(Saved data entries)
• • •

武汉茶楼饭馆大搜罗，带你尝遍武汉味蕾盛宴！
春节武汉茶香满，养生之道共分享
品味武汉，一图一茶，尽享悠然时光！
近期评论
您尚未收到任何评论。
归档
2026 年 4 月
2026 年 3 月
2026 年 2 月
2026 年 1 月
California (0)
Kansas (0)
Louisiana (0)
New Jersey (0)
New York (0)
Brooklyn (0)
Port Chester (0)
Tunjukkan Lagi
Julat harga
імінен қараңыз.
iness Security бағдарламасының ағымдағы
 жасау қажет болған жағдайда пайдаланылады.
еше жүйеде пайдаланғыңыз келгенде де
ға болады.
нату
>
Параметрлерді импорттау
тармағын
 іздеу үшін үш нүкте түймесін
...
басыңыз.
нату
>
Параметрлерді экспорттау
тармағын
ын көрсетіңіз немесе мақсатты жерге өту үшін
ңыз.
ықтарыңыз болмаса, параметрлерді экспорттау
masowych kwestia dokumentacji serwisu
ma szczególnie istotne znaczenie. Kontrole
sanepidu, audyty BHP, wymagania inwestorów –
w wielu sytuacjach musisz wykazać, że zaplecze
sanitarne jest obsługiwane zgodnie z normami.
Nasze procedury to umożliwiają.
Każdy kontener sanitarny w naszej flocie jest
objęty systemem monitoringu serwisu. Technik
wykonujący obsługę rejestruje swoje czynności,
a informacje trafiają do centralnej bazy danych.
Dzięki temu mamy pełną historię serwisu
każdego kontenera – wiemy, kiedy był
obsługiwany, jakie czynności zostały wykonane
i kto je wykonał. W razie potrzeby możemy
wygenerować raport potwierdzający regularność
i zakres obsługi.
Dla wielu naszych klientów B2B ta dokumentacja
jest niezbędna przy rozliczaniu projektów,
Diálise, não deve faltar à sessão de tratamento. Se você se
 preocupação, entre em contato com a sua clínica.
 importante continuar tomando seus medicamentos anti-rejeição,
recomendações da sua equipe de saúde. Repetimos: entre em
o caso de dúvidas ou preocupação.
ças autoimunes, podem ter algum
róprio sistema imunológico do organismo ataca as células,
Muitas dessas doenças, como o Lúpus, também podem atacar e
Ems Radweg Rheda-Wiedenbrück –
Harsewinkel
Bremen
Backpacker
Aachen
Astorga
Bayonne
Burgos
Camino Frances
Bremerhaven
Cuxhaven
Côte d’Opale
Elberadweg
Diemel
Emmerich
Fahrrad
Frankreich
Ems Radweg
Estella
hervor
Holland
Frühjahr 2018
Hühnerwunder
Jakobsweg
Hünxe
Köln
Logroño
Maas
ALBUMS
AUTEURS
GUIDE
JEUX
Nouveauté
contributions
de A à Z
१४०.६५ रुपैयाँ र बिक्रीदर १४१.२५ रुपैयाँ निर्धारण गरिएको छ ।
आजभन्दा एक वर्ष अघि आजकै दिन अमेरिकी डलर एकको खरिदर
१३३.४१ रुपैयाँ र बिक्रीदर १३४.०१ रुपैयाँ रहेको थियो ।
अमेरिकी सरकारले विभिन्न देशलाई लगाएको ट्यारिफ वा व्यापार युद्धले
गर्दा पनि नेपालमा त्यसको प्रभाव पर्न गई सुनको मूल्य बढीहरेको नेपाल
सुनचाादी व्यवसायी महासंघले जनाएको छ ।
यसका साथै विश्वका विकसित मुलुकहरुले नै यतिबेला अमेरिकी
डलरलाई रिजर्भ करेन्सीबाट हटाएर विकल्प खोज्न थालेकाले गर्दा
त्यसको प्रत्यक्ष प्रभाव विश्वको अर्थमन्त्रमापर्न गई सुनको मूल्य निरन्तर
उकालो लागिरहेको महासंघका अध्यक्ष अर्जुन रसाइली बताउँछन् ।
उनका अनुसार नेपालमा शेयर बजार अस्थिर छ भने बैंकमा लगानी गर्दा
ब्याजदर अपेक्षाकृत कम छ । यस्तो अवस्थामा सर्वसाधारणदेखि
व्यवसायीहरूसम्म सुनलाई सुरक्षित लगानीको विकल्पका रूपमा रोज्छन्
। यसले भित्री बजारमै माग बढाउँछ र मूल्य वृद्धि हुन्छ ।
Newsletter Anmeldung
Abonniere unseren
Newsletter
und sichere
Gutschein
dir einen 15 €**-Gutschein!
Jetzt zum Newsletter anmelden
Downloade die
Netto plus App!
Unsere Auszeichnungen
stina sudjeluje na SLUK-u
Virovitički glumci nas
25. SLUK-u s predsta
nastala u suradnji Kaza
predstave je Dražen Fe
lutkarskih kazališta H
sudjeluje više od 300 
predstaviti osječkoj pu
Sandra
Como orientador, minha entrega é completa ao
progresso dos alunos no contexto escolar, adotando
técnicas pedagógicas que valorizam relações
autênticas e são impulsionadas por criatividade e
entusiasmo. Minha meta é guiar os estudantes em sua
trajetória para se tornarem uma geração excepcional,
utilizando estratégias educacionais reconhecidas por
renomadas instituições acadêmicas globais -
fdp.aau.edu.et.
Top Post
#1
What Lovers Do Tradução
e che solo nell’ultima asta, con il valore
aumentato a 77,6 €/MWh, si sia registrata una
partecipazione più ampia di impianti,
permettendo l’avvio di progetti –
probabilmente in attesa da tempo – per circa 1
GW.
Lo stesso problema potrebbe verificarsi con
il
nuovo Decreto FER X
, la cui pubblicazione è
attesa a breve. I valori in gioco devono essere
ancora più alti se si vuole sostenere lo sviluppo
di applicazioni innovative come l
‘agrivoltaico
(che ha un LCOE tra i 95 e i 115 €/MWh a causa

• • •

## Task goal
Report every line in the records above that contains the string "үшін", matching case exactly.

## Reply
 іздеу үшін үш нүкте түймесін
ын көрсетіңіз немесе мақсатты жерге өту үшін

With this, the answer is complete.